[Stored data entries]
----------

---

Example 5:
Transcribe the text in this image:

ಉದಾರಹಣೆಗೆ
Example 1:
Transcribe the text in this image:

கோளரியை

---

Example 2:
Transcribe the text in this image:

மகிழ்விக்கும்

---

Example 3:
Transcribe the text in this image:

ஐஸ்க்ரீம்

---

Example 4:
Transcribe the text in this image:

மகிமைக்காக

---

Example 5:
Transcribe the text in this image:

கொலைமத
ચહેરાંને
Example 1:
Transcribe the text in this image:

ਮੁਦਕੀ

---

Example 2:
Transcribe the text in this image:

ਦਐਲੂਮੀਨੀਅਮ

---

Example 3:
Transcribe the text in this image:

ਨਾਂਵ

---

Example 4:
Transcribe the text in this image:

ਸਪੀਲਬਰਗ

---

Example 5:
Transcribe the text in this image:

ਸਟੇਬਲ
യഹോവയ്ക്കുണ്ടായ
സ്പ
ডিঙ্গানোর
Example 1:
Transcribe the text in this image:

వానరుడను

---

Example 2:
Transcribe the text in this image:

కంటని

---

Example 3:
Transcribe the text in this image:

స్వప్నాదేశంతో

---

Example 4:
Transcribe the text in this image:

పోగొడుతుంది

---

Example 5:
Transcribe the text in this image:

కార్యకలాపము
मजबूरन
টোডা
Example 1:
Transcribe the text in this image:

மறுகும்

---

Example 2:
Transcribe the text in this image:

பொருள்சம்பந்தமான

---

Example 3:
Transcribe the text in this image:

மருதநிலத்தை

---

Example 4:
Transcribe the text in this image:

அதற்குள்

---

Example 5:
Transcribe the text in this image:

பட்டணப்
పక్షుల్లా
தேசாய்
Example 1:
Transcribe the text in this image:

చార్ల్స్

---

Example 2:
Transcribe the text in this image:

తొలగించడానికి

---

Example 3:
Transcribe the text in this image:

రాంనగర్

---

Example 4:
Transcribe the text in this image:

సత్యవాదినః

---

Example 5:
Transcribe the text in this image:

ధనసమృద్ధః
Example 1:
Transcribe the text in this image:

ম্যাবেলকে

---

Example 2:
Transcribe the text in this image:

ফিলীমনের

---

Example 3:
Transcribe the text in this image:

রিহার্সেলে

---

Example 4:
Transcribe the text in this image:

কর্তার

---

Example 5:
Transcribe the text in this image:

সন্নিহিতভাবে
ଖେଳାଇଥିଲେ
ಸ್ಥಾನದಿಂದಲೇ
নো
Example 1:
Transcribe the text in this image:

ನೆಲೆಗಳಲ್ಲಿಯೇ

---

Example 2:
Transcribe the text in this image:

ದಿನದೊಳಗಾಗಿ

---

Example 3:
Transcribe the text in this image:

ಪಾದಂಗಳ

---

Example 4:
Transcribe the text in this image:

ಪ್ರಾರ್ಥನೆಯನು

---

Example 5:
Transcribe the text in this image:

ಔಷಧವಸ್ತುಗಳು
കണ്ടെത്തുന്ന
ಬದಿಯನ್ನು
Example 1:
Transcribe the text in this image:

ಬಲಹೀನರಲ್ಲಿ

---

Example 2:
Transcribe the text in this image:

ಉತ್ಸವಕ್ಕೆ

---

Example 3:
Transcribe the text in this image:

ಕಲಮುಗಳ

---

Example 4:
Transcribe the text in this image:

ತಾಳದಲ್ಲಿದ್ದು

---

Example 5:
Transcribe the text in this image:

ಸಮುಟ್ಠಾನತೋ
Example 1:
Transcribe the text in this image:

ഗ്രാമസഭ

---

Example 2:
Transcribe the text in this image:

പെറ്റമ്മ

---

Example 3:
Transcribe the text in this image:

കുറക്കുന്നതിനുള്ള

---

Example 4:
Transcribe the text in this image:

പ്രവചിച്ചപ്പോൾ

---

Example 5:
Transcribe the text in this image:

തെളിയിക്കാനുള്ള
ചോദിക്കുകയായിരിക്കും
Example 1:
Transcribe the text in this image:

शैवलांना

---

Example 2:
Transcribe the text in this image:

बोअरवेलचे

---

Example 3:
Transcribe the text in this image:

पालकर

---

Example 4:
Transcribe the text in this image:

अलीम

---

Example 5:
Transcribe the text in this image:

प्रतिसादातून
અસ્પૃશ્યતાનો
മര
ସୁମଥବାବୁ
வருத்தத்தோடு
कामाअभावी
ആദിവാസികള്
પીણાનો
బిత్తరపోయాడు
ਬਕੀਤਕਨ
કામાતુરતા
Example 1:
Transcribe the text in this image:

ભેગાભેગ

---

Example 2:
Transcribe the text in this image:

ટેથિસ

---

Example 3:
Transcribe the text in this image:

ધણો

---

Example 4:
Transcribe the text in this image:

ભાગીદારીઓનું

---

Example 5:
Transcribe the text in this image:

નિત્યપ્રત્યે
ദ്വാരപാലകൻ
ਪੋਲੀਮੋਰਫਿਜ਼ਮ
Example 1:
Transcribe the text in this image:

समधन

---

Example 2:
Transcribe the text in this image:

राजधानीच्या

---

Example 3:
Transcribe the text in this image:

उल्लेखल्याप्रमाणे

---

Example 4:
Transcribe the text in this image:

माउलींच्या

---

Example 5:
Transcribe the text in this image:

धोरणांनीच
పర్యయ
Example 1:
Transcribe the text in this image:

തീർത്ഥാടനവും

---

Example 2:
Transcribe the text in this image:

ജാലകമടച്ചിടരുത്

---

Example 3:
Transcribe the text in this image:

----------

**Work instructions**
Your job here is to copy the entries above exactly.

**Answer to this problem**
---

Example 5:
Transcribe the text in this image:

ಉದಾರಹಣೆಗೆ
Example 1:
Transcribe the text in this image:

கோளரியை

---

Example 2:
Transcribe the text in this image:

மகிழ்விக்கும்

---

Example 3:
Transcribe the text in this image:

ஐஸ்க்ரீம்

---

Example 4:
Transcribe the text in this image:

மகிமைக்காக

---

Example 5:
Transcribe the text in this image:

கொலைமத
ચહેરાંને
Example 1:
Transcribe the text in this image:

ਮੁਦਕੀ

---

Example 2:
Transcribe the text in this image:

ਦਐਲੂਮੀਨੀਅਮ

---

Example 3:
Transcribe the text in this image:

ਨਾਂਵ

---

Example 4:
Transcribe the text in this image:

ਸਪੀਲਬਰਗ

---

Example 5:
Transcribe the text in this image:

ਸਟੇਬਲ
യഹോവയ്ക്കുണ്ടായ
സ്പ
ডিঙ্গানোর
Example 1:
Transcribe the text in this image:

వానరుడను

---

Example 2:
Transcribe the text in this image:

కంటని

---

Example 3:
Transcribe the text in this image:

స్వప్నాదేశంతో

---

Example 4:
Transcribe the text in this image:

పోగొడుతుంది

---

Example 5:
Transcribe the text in this image:

కార్యకలాపము
मजबूरन
টোডা
Example 1:
Transcribe the text in this image:

மறுகும்

---

Example 2:
Transcribe the text in this image:

பொருள்சம்பந்தமான

---

Example 3:
Transcribe the text in this image:

மருதநிலத்தை

---

Example 4:
Transcribe the text in this image:

அதற்குள்

---

Example 5:
Transcribe the text in this image:

பட்டணப்
పక్షుల్లా
தேசாய்
Example 1:
Transcribe the text in this image:

చార్ల్స్

---

Example 2:
Transcribe the text in this image:

తొలగించడానికి

---

Example 3:
Transcribe the text in this image:

రాంనగర్

---

Example 4:
Transcribe the text in this image:

సత్యవాదినః

---

Example 5:
Transcribe the text in this image:

ధనసమృద్ధః
Example 1:
Transcribe the text in this image:

ম্যাবেলকে

---

Example 2:
Transcribe the text in this image:

ফিলীমনের

---

Example 3:
Transcribe the text in this image:

রিহার্সেলে

---

Example 4:
Transcribe the text in this image:

কর্তার

---

Example 5:
Transcribe the text in this image:

সন্নিহিতভাবে
ଖେଳାଇଥିଲେ
ಸ್ಥಾನದಿಂದಲೇ
নো
Example 1:
Transcribe the text in this image:

ನೆಲೆಗಳಲ್ಲಿಯೇ

---

Example 2:
Transcribe the text in this image:

ದಿನದೊಳಗಾಗಿ

---

Example 3:
Transcribe the text in this image:

ಪಾದಂಗಳ

---

Example 4:
Transcribe the text in this image:

ಪ್ರಾರ್ಥನೆಯನು

---

Example 5:
Transcribe the text in this image:

ಔಷಧವಸ್ತುಗಳು
കണ്ടെത്തുന്ന
ಬದಿಯನ್ನು
Example 1:
Transcribe the text in this image:

ಬಲಹೀನರಲ್ಲಿ

---

Example 2:
Transcribe the text in this image:

ಉತ್ಸವಕ್ಕೆ

---

Example 3:
Transcribe the text in this image:

ಕಲಮುಗಳ

---

Example 4:
Transcribe the text in this image:

ತಾಳದಲ್ಲಿದ್ದು

---

Example 5:
Transcribe the text in this image:

ಸಮುಟ್ಠಾನತೋ
Example 1:
Transcribe the text in this image:

ഗ്രാമസഭ

---

Example 2:
Transcribe the text in this image:

പെറ്റമ്മ

---

Example 3:
Transcribe the text in this image:

കുറക്കുന്നതിനുള്ള

---

Example 4:
Transcribe the text in this image:

പ്രവചിച്ചപ്പോൾ

---

Example 5:
Transcribe the text in this image:

തെളിയിക്കാനുള്ള
ചോദിക്കുകയായിരിക്കും
Example 1:
Transcribe the text in this image:

शैवलांना

---

Example 2:
Transcribe the text in this image:

बोअरवेलचे

---

Example 3:
Transcribe the text in this image:

पालकर

---

Example 4:
Transcribe the text in this image:

अलीम

---

Example 5:
Transcribe the text in this image:

प्रतिसादातून
અસ્પૃશ્યતાનો
മര
ସୁମଥବାବୁ
வருத்தத்தோடு
कामाअभावी
ആദിവാസികള്
પીણાનો
బిత్తరపోయాడు
ਬਕੀਤਕਨ
કામાતુરતા
Example 1:
Transcribe the text in this image:

ભેગાભેગ

---

Example 2:
Transcribe the text in this image:

ટેથિસ

---

Example 3:
Transcribe the text in this image:

ધણો

---

Example 4:
Transcribe the text in this image:

ભાગીદારીઓનું

---

Example 5:
Transcribe the text in this image:

નિત્યપ્રત્યે
ദ്വാരപാലകൻ
ਪੋਲੀਮੋਰਫਿਜ਼ਮ
Example 1:
Transcribe the text in this image:

समधन

---

Example 2:
Transcribe the text in this image:

राजधानीच्या

---

Example 3:
Transcribe the text in this image:

उल्लेखल्याप्रमाणे

---

Example 4:
Transcribe the text in this image:

माउलींच्या

---

Example 5:
Transcribe the text in this image:

धोरणांनीच
పర్యయ
Example 1:
Transcribe the text in this image:

തീർത്ഥാടനവും

---

Example 2:
Transcribe the text in this image:

ജാലകമടച്ചിടരുത്

---

Example 3:
Transcribe the text in this image:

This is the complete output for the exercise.